• _TASK BRIEF_
Reproduce all of the records exactly.

• _ENTRIES SUPPLIED_
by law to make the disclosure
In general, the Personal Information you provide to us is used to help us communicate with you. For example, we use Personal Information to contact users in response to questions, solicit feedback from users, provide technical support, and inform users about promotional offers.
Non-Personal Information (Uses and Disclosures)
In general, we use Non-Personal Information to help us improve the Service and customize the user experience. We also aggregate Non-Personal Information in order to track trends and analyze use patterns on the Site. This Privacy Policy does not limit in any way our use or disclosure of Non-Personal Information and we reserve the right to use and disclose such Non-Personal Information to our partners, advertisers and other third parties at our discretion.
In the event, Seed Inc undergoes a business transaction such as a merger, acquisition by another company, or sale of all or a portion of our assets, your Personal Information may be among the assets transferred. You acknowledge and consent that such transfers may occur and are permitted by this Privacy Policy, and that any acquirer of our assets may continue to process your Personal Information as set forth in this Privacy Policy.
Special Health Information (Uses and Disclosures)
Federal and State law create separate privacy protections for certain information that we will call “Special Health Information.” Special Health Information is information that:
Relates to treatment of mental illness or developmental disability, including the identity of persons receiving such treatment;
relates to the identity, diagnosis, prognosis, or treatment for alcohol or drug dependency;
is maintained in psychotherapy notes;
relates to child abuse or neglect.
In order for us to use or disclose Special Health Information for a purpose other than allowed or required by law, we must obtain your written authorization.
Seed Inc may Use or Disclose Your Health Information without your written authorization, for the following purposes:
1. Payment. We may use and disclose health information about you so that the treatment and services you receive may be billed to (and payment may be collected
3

• _FINISHED TASK_
by law to make the disclosure
In general, the Personal Information you provide to us is used to help us communicate with you. For example, we use Personal Information to contact users in response to questions, solicit feedback from users, provide technical support, and inform users about promotional offers.
Non-Personal Information (Uses and Disclosures)
In general, we use Non-Personal Information to help us improve the Service and customize the user experience. We also aggregate Non-Personal Information in order to track trends and analyze use patterns on the Site. This Privacy Policy does not limit in any way our use or disclosure of Non-Personal Information and we reserve the right to use and disclose such Non-Personal Information to our partners, advertisers and other third parties at our discretion.
In the event, Seed Inc undergoes a business transaction such as a merger, acquisition by another company, or sale of all or a portion of our assets, your Personal Information may be among the assets transferred. You acknowledge and consent that such transfers may occur and are permitted by this Privacy Policy, and that any acquirer of our assets may continue to process your Personal Information as set forth in this Privacy Policy.
Special Health Information (Uses and Disclosures)
Federal and State law create separate privacy protections for certain information that we will call “Special Health Information.” Special Health Information is information that:
Relates to treatment of mental illness or developmental disability, including the identity of persons receiving such treatment;
relates to the identity, diagnosis, prognosis, or treatment for alcohol or drug dependency;
is maintained in psychotherapy notes;
relates to child abuse or neglect.
In order for us to use or disclose Special Health Information for a purpose other than allowed or required by law, we must obtain your written authorization.
Seed Inc may Use or Disclose Your Health Information without your written authorization, for the following purposes:
1. Payment. We may use and disclose health information about you so that the treatment and services you receive may be billed to (and payment may be collected
3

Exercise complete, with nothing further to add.